Monday, May 10, 2010 10:00 AM
Kagan Has Few Vulnerabilities

(Alex Wong/Getty Images)
Today President Obama is nominating Solicitor General Elena Kagan to the Supreme Court. Here is what National Journal's Stuart Taylor Jr. wrote about Kagan last month when she first emerged as a possible nominee:
Kagan's assets include her outstanding record as a professor and dean at Harvard Law School, where she brought in some conservative professors and calmed the school's politically contentious faculty; her experience as a domestic policy aide in the Clinton White House; her age (only 49); and -- crucially -- her careful avoidance of a paper trail of controversial statements for critics to attack.
"I don't know anyone who has had a conversation with her in which she expressed a personal conviction on a question of constitutional law in the past decade," wrote Tom Goldstein, a leading Supreme Court litigator and the founder of Scotusblog, in a widely read February 23 piece on his website.

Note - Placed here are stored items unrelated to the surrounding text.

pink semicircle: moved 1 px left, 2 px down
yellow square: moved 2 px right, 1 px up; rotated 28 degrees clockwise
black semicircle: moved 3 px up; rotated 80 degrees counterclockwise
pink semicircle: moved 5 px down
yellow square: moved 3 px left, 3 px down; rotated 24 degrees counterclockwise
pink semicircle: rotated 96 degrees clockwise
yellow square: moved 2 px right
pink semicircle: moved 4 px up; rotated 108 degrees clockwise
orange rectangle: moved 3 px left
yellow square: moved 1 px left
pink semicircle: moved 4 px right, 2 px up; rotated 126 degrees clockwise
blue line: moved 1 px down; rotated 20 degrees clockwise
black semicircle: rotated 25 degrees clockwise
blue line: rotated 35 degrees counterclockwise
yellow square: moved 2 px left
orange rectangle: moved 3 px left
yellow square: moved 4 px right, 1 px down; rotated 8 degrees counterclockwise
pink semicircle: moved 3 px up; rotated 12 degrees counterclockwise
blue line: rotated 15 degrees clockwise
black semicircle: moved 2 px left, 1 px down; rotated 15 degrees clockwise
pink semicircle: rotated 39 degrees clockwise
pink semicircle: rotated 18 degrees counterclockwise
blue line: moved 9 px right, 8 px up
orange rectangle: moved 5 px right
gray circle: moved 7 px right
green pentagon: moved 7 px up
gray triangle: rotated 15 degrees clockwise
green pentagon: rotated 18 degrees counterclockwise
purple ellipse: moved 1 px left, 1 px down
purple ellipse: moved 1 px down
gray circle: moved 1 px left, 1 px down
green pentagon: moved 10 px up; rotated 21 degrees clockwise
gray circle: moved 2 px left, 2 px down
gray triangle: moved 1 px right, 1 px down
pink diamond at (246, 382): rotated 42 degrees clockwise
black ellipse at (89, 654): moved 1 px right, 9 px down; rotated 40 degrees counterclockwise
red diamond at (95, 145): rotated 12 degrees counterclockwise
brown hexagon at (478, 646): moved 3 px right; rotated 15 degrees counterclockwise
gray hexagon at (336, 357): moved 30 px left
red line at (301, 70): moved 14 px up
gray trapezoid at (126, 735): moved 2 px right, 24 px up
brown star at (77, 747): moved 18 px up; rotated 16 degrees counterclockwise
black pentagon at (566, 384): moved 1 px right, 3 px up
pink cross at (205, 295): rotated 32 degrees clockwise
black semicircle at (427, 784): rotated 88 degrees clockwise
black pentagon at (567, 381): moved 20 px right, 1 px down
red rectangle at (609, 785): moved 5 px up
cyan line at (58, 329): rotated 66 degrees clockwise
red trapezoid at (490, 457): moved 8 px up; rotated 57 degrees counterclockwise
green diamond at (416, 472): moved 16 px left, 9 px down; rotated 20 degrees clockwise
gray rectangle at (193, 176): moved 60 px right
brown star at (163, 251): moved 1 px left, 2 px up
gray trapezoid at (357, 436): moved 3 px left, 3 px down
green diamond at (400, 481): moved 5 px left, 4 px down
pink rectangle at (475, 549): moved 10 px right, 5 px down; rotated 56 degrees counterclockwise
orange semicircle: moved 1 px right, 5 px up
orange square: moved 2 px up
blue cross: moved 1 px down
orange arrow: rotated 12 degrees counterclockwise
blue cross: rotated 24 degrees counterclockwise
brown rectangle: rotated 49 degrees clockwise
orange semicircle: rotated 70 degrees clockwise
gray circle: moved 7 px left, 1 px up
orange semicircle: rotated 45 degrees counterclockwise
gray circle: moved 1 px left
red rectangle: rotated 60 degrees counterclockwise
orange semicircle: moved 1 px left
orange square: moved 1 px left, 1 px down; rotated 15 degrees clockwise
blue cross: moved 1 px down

The one issue that could slow down Kagan's confirmation is her impassioned effort as dean to bar military recruiting on campus to protest the law banning openly gay people from serving in the military, which she called "a moral injustice of the first order."
Kagan carried this opposition to the point of joining a 2005 amicus brief whose strained interpretation of a law denying federal funding to institutions that discriminate against military recruiters would -- the Supreme Court held in an 8-0 decision -- have rendered the statute "largely meaningless." This helps to explain the 31 Republican votes against confirming her as solicitor general.
Many liberal critics are unhappy with Kagan's arguments as solicitor general supporting the "state secrets" doctrine, detentions without trial, and other broad Obama claims of executive power to fight terrorism -- some of them similar to the Bush policies that liberals hate. But their angst would be no obstacle to confirmation.